Start of Block

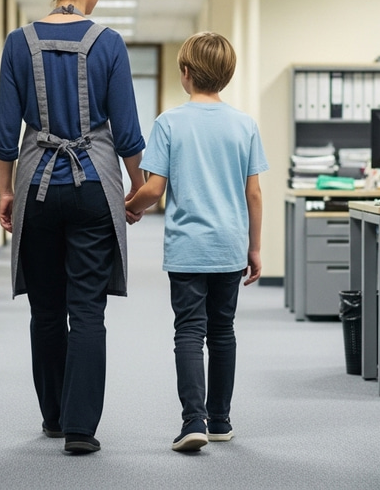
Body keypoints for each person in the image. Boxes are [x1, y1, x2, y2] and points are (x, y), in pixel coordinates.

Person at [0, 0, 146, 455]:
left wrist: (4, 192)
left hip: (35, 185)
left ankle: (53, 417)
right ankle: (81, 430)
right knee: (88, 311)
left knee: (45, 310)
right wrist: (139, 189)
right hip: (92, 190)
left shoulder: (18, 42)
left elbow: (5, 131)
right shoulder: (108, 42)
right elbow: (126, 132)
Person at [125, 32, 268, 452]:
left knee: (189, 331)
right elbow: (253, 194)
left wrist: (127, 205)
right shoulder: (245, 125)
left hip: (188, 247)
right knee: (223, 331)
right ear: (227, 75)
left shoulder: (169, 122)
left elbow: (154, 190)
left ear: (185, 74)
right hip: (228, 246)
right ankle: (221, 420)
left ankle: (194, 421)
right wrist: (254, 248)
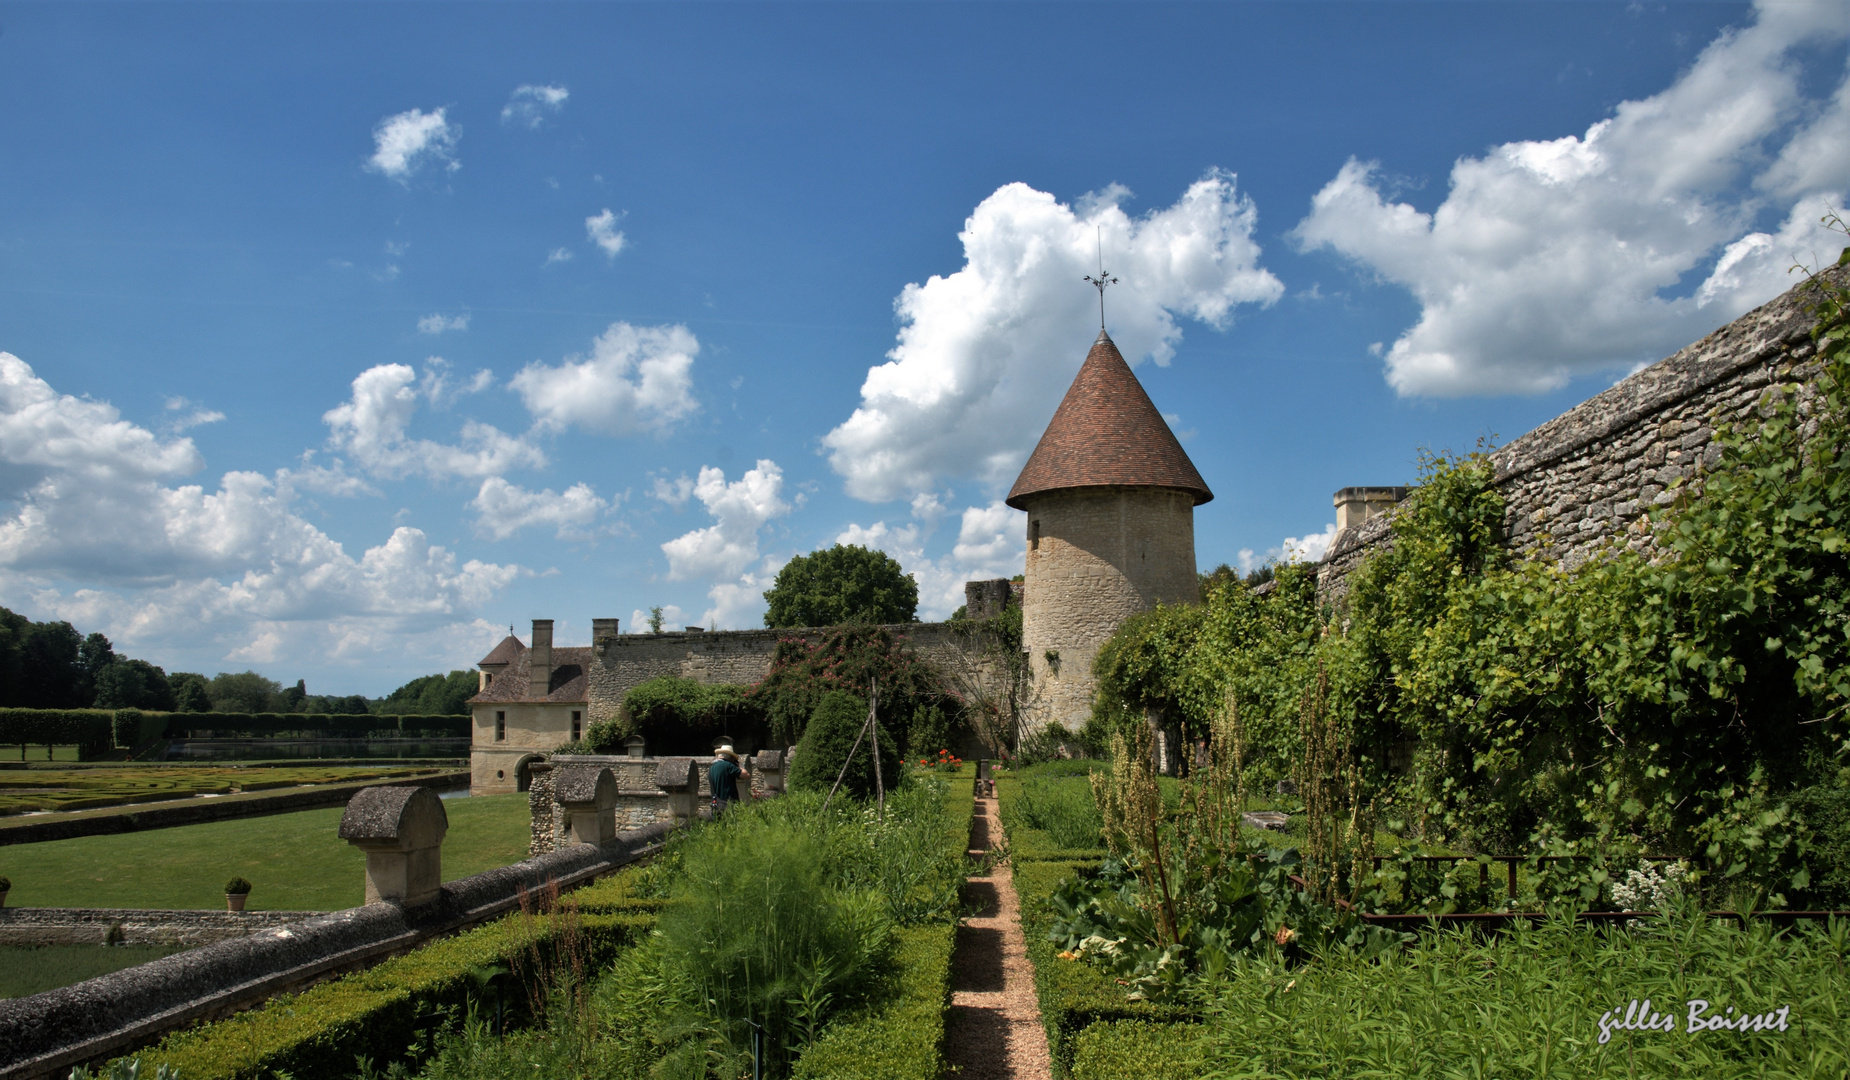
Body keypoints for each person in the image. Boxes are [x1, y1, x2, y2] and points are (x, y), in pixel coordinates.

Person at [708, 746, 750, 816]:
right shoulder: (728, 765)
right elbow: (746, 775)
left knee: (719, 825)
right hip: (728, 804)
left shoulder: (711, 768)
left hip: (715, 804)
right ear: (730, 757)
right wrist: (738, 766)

End of Block

Exercise brief |
Reproduce all the material exactly, omitting images.

Reply to the task |
Body keypoints for each person in the image. Boxes are [x1, y1, x2, y2] and points are (x, y), in pixel coordinates.

Person at [0, 0, 146, 455]:
left wrist: (4, 192)
left hip: (35, 185)
left ankle: (53, 417)
right ankle: (81, 430)
right knee: (88, 311)
left knee: (45, 310)
right wrist: (139, 189)
right hip: (92, 190)
left shoulder: (18, 42)
left elbow: (5, 131)
right shoulder: (108, 42)
right elbow: (126, 132)
Person at [125, 32, 268, 452]:
left knee: (189, 331)
right elbow: (253, 194)
left wrist: (127, 205)
right shoulder: (245, 125)
left hip: (188, 247)
right knee: (223, 331)
right ear: (227, 75)
left shoulder: (169, 122)
left elbow: (154, 190)
left ear: (185, 74)
right hip: (228, 246)
right ankle: (221, 420)
left ankle: (194, 421)
right wrist: (254, 248)
Body keypoints for each person in the image. Boxes are [x1, y1, x2, y2] and points are (x, y), in pixel coordinates.

Person at [708, 746, 750, 816]:
right shoulder: (728, 765)
right elbow: (746, 775)
left knee: (719, 825)
right hip: (728, 804)
left shoulder: (711, 768)
left hip: (715, 804)
right ear: (730, 757)
right wrist: (738, 766)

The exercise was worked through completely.